What is Transitive Dependency
Let’s suppose we have information about students with their winning year, date of birth and sport they excelled at.
Game | Year | Student | Date of Birth |
---|---|---|---|
Athletics | 2009 | Alice | 21 July 1995 |
Basketball | 2012 | Bob | 23 August 2000 |
Chess | 2011 | Davis | 12 January 1998 |
Cycling | 2013 | Bob | 23 August 2000 |
Sport wise distribution of Students
Game | Year | Student |
---|---|---|
Athletics | 2009 | Alice |
Basketball | 2012 | Bob |
Chess | 2011 | Davis |
Cycling | 2013 | Bob |
Table of Date of Birth
Student | Date of Birth |
---|---|
Alice | 21 July 1995 |
Bob | 23 August 2000 |
Davis | 12 January 1998 |
Let G denotes Game, Y denotes Year, S denotes Students and D denotes Date of Birth here.
Relation be R(G,Y,S,D)
The set of functional dependencies is F = {GY -> SD, S -> D}
Candidate Key from above relation can be deduced as {GY}. There are no Partial Dependencies in the relation.

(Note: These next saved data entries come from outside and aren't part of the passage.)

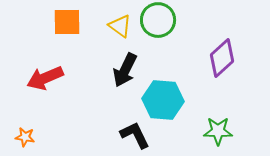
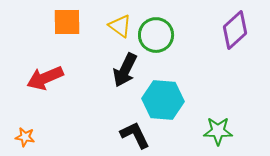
green circle: moved 2 px left, 15 px down
purple diamond: moved 13 px right, 28 px up
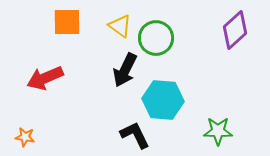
green circle: moved 3 px down
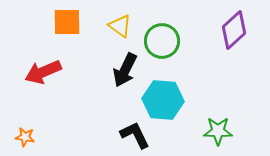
purple diamond: moved 1 px left
green circle: moved 6 px right, 3 px down
red arrow: moved 2 px left, 6 px up
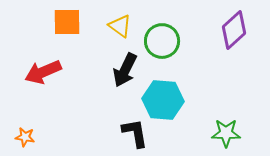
green star: moved 8 px right, 2 px down
black L-shape: moved 2 px up; rotated 16 degrees clockwise
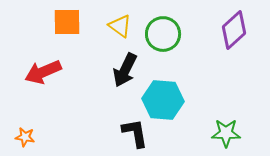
green circle: moved 1 px right, 7 px up
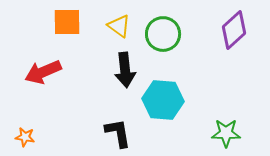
yellow triangle: moved 1 px left
black arrow: rotated 32 degrees counterclockwise
black L-shape: moved 17 px left
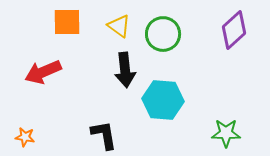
black L-shape: moved 14 px left, 2 px down
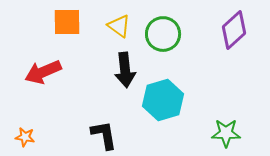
cyan hexagon: rotated 21 degrees counterclockwise
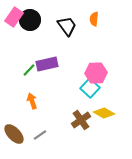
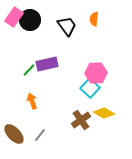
gray line: rotated 16 degrees counterclockwise
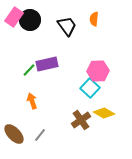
pink hexagon: moved 2 px right, 2 px up
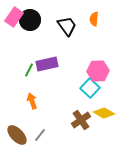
green line: rotated 16 degrees counterclockwise
brown ellipse: moved 3 px right, 1 px down
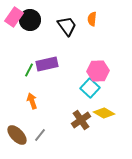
orange semicircle: moved 2 px left
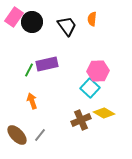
black circle: moved 2 px right, 2 px down
brown cross: rotated 12 degrees clockwise
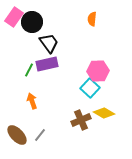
black trapezoid: moved 18 px left, 17 px down
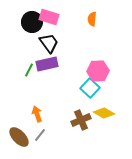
pink rectangle: moved 35 px right; rotated 72 degrees clockwise
orange arrow: moved 5 px right, 13 px down
brown ellipse: moved 2 px right, 2 px down
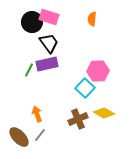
cyan square: moved 5 px left
brown cross: moved 3 px left, 1 px up
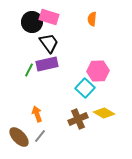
gray line: moved 1 px down
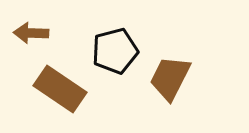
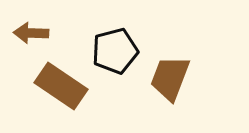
brown trapezoid: rotated 6 degrees counterclockwise
brown rectangle: moved 1 px right, 3 px up
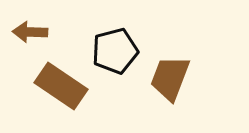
brown arrow: moved 1 px left, 1 px up
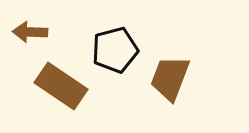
black pentagon: moved 1 px up
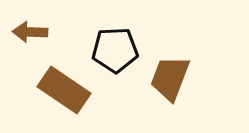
black pentagon: rotated 12 degrees clockwise
brown rectangle: moved 3 px right, 4 px down
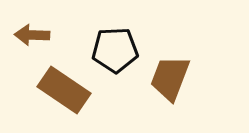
brown arrow: moved 2 px right, 3 px down
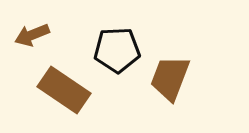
brown arrow: rotated 24 degrees counterclockwise
black pentagon: moved 2 px right
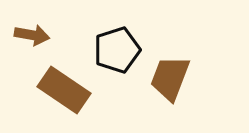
brown arrow: rotated 148 degrees counterclockwise
black pentagon: rotated 15 degrees counterclockwise
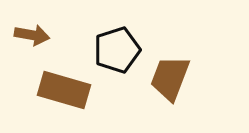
brown rectangle: rotated 18 degrees counterclockwise
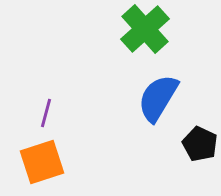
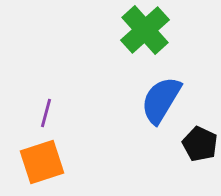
green cross: moved 1 px down
blue semicircle: moved 3 px right, 2 px down
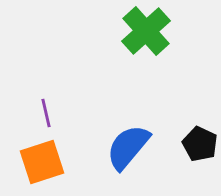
green cross: moved 1 px right, 1 px down
blue semicircle: moved 33 px left, 47 px down; rotated 9 degrees clockwise
purple line: rotated 28 degrees counterclockwise
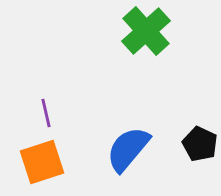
blue semicircle: moved 2 px down
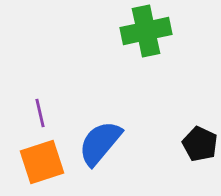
green cross: rotated 30 degrees clockwise
purple line: moved 6 px left
blue semicircle: moved 28 px left, 6 px up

Prime Attributes are {T,Y} while Non-Prime Attributes are {W,D}. In the second dependency, a non-prime attribute is determining another non-prime attribute which is an example of Transitive Dependency.
BCNF or Boyce-Codd Normal Form
Similar to the past examples of normalization in dbms, to fulfill the requirements of BCNF, relation must already be in third normal form with a slight modification to its predecessor.
In each of the functional dependencies A -> B, these conditions must be fulfilled.
- B ⊆ A, It states that B must be a subset or equal to A trivially
- A is a Super Key.
Conclusion
Reaching the end of the article, we have an on what normalization in dbms is as we studied normalization in dbms with examples of each type with their theoretical insights. We hope you liked this article on Normalization in DBMS.
Frequently Asked Questions related to Normalization
1. Why is normalization in dbms performed?
Normalization is performed to remove anomaly and redundancy from a database.
2. What are the different types of normal forms?
1NF, 2NF, 3NF, BCNF
3. Are Normal Forms interconnected chronologically?
Yes, lower levels must be done successfully to carry out succeeding normal forms.